Limitatamente alla gara di oggi (ieri per chi legge, ndr), al di là dei giusti meriti da riconoscere alla Scafatese che non ha mollato neppure sotto di due gol, palesi sono state le manchevolezze degli abruzzesi, incapaci di addormentare il match in vantaggio di due reti. Fa parte del gioco del calcio ma non si può buttare alle ortiche una preziosa C2 per due disattenzioni difensive palesi. Nel primo gol scafatese, Perna era libero da marcature mentre sul 2-2, il fallo che ha originato la perla di Teta era ampiamente evitabile.
A conti fatti pesa come un macigno la dubbia direzione arbitrale dell'andata, che ha favorito oltremodo i campani che hanno potuto usufruire di un calcio di rigore letteralmente inventato. Mettendo da parte i demeriti dell'arbitro, è giusto riconoscere gli errori della Val Di Sangro, la quale è retrocessa non soltanto per torti arbitrali.
Risultato e verdetto sicuramente ingiusto anche non tanto per i valori tecnici espressi in campo in quest'ultimo match, ma piuttosto per l'esaltante finale di stagione disputato dall'undici di D'Agostino. Un epilogo amaro senza ombra di dubbio per un gruppo di calciatori e per un tecnico che nel girone di ritorno, grazie ad un ottimo mercato di riparazione, avevano fatto sognare la tifoseria sangrina.

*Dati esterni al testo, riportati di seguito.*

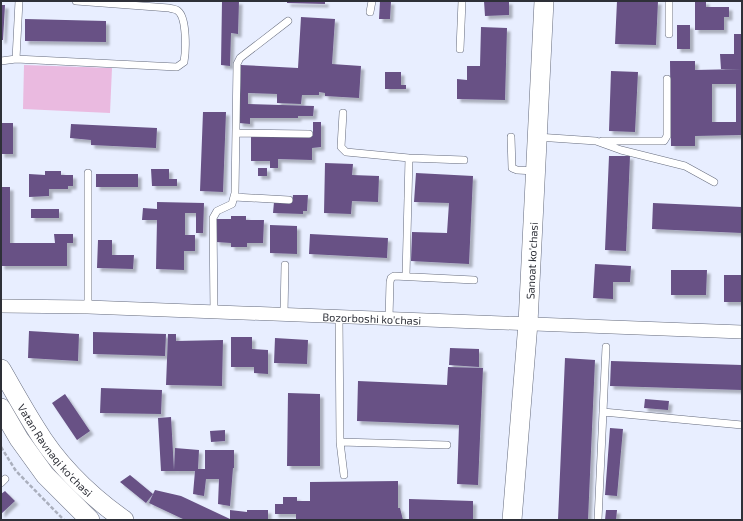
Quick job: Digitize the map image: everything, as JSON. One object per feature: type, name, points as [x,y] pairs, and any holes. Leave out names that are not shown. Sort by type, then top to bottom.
[{"type":"main road","name":"Sanoat ko'chasi","points":[[512,520],[528,324],[544,1]]},
{"type":"main road","name":"Vatan Ravnaqi ko'chasi","points":[[1,369],[35,428],[60,462],[99,502],[124,520]]},
{"type":"main road","name":"Vatan Ravnaqi ko'chasi","points":[[1,408],[19,439],[45,475],[90,520]]},
{"type":"street","name":"Bozorboshi ko'chasi","points":[[1,306],[88,307],[742,332]]},
{"type":"lane","points":[[16,59],[19,1]]},
{"type":"lane","points":[[1,62],[16,59],[177,67],[184,62],[186,52],[183,18],[178,11],[169,8],[76,1]]},
{"type":"lane","points":[[370,12],[372,1]]},
{"type":"lane","points":[[460,49],[462,1]]},
{"type":"lane","points":[[669,1],[669,34]]},
{"type":"lane","points":[[214,312],[213,218],[217,211],[232,204],[234,197],[237,133],[237,64],[240,58],[288,21]]},
{"type":"lane","points":[[537,137],[596,141],[664,141],[667,136],[667,79]]},
{"type":"lane","points":[[343,113],[341,147],[346,152],[409,158],[464,160]]},
{"type":"lane","points":[[237,133],[309,134]]},
{"type":"lane","points":[[511,137],[512,168],[517,170],[535,171]]},
{"type":"lane","points":[[596,141],[621,150],[685,166],[714,182]]},
{"type":"lane","points":[[406,276],[409,158]]},
{"type":"lane","points":[[88,173],[88,307]]},
{"type":"lane","points":[[234,197],[289,200]]},
{"type":"lane","points":[[284,314],[285,265]]},
{"type":"lane","points":[[389,318],[391,278],[394,276],[474,280]]},
{"type":"lane","points":[[339,316],[340,442],[344,475]]},
{"type":"lane","points":[[598,520],[606,346]]},
{"type":"lane","points":[[603,412],[742,425]]},
{"type":"lane","points":[[340,442],[447,444]]},
{"type":"shaded area","points":[[24,65],[112,68],[110,113],[23,109]]},
{"type":"building","points":[[222,1],[239,1],[238,34],[231,33],[230,66],[221,65]]},
{"type":"building","points":[[287,1],[325,1],[325,4],[287,3]]},
{"type":"building","points":[[380,1],[391,1],[390,19],[379,19]]},
{"type":"building","points":[[484,1],[509,1],[509,15],[485,16]]},
{"type":"building","points":[[617,1],[658,1],[656,45],[615,44]]},
{"type":"building","points":[[695,1],[706,1],[706,7],[729,7],[729,17],[724,17],[724,30],[695,30]]},
{"type":"building","points":[[1,5],[5,5],[3,40],[1,40]]},
{"type":"building","points":[[301,17],[335,19],[332,64],[361,66],[359,98],[325,96],[325,93],[319,92],[319,95],[302,95],[301,104],[277,103],[277,94],[248,93],[248,104],[314,106],[313,116],[298,116],[298,118],[250,118],[250,124],[239,123],[241,65],[298,68]]},
{"type":"building","points":[[25,19],[106,21],[106,42],[25,41]]},
{"type":"building","points":[[677,25],[690,25],[690,49],[677,49]]},
{"type":"building","points":[[481,27],[507,28],[505,100],[457,99],[457,79],[467,80],[467,66],[480,66]]},
{"type":"building","points":[[734,34],[742,34],[742,69],[721,69],[720,54],[734,54]]},
{"type":"building","points":[[670,61],[695,61],[695,70],[742,69],[742,135],[695,136],[695,146],[671,146]],"holes":[[[712,84],[736,84],[736,122],[712,122]]]},
{"type":"building","points":[[611,71],[638,72],[635,132],[609,131]]},
{"type":"building","points":[[385,72],[401,72],[401,85],[406,85],[406,89],[385,89]]},
{"type":"building","points":[[203,112],[226,112],[223,192],[200,191]]},
{"type":"building","points":[[313,122],[321,122],[321,147],[312,148],[312,160],[278,159],[278,168],[270,168],[270,161],[251,161],[251,136],[313,136]]},
{"type":"building","points":[[1,123],[13,123],[13,154],[1,154]]},
{"type":"building","points":[[71,124],[157,128],[156,148],[91,145],[91,140],[70,138]]},
{"type":"building","points":[[609,156],[630,156],[626,251],[605,250]]},
{"type":"building","points":[[325,163],[353,164],[352,175],[379,176],[378,202],[352,201],[351,214],[324,213]]},
{"type":"building","points":[[258,168],[267,168],[267,176],[258,176]]},
{"type":"building","points":[[151,169],[169,169],[169,179],[177,179],[177,186],[152,186]]},
{"type":"building","points":[[45,171],[61,171],[61,175],[73,175],[73,186],[68,186],[68,189],[49,189],[49,196],[29,197],[29,174],[45,175]]},
{"type":"building","points":[[416,173],[473,176],[469,264],[411,261],[412,232],[447,233],[449,203],[414,202]]},
{"type":"building","points":[[96,174],[138,174],[138,187],[96,187]]},
{"type":"building","points":[[1,187],[10,187],[10,243],[55,243],[54,234],[73,234],[73,243],[67,243],[67,266],[1,266]]},
{"type":"building","points":[[293,195],[308,195],[307,211],[303,211],[303,214],[273,213],[274,202],[292,202]]},
{"type":"building","points":[[157,202],[204,203],[203,233],[196,233],[196,213],[185,213],[185,235],[195,235],[195,251],[184,251],[184,270],[156,269],[157,220],[142,220],[143,208],[157,209]]},
{"type":"building","points":[[653,203],[742,207],[742,233],[652,229]]},
{"type":"building","points":[[31,209],[59,209],[59,218],[31,218]]},
{"type":"building","points":[[231,216],[246,216],[246,220],[264,220],[263,243],[247,243],[247,247],[231,247],[231,243],[216,242],[216,219],[231,219]]},
{"type":"building","points":[[270,225],[297,226],[297,254],[270,253]]},
{"type":"building","points":[[310,234],[388,238],[387,258],[309,254]]},
{"type":"building","points":[[98,240],[112,240],[112,255],[134,255],[133,269],[97,268]]},
{"type":"building","points":[[595,264],[631,266],[630,282],[613,282],[613,299],[593,298]]},
{"type":"building","points":[[671,270],[707,270],[706,295],[671,295]]},
{"type":"building","points":[[724,275],[742,275],[742,302],[724,302]]},
{"type":"building","points":[[29,331],[79,334],[78,361],[28,358]]},
{"type":"building","points":[[93,332],[166,334],[165,356],[93,354]]},
{"type":"building","points":[[168,334],[176,334],[176,341],[223,340],[222,386],[166,385]]},
{"type":"building","points":[[231,337],[252,337],[252,349],[268,350],[268,374],[254,373],[254,367],[231,367]]},
{"type":"building","points":[[275,338],[308,340],[307,364],[274,363]]},
{"type":"building","points":[[450,348],[479,349],[479,367],[449,365]]},
{"type":"building","points":[[565,358],[595,360],[588,520],[558,520]]},
{"type":"building","points":[[611,361],[742,365],[742,390],[610,386]]},
{"type":"building","points":[[448,367],[483,368],[478,485],[457,484],[459,425],[357,421],[358,381],[447,385]]},
{"type":"building","points":[[101,388],[162,390],[161,414],[100,413]]},
{"type":"building","points":[[288,393],[320,394],[320,466],[287,466]]},
{"type":"building","points":[[65,394],[90,431],[77,440],[52,403]]},
{"type":"building","points":[[645,399],[669,401],[668,410],[644,408]]},
{"type":"building","points":[[171,417],[174,470],[175,448],[199,450],[198,469],[205,469],[205,450],[234,450],[234,468],[230,506],[218,504],[219,479],[206,479],[204,496],[193,494],[195,471],[161,471],[158,418]]},
{"type":"building","points":[[610,428],[623,429],[617,496],[605,495]]},
{"type":"building","points":[[225,430],[225,441],[211,442],[210,431]]},
{"type":"building","points":[[130,475],[153,494],[146,503],[120,482]]},
{"type":"building","points":[[398,481],[398,508],[400,508],[403,520],[296,520],[296,514],[275,514],[275,504],[283,504],[283,497],[297,497],[297,501],[310,501],[310,482]]},
{"type":"building","points":[[155,490],[181,496],[230,519],[230,510],[247,512],[247,510],[268,510],[268,520],[185,520],[149,503]]},
{"type":"building","points":[[5,491],[15,501],[1,514],[1,494]]},
{"type":"building","points":[[409,499],[473,501],[473,520],[409,520]]},
{"type":"building","points":[[606,510],[617,510],[616,520],[605,520]]}]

Il rimpianto per la Val Di Sangro è grande ed è alimentato dal fatto di aver disputato un girone di andata disastroso, figlio di una campagna acquisti estiva insufficiente risultati alla mano.
Per la Val Di Sangro si apre ora il discorso futuro. Resta ancora una flebile speranza di ripescaggio, ma la proprietà dovrà prepararsi inevitabilmente al prossimo campionato di serie D. Molti giocatori ovviamente, il genio Cacciaglia in primis, è molto probabile che faranno le valigie in caso di mancato ripescaggio in C2.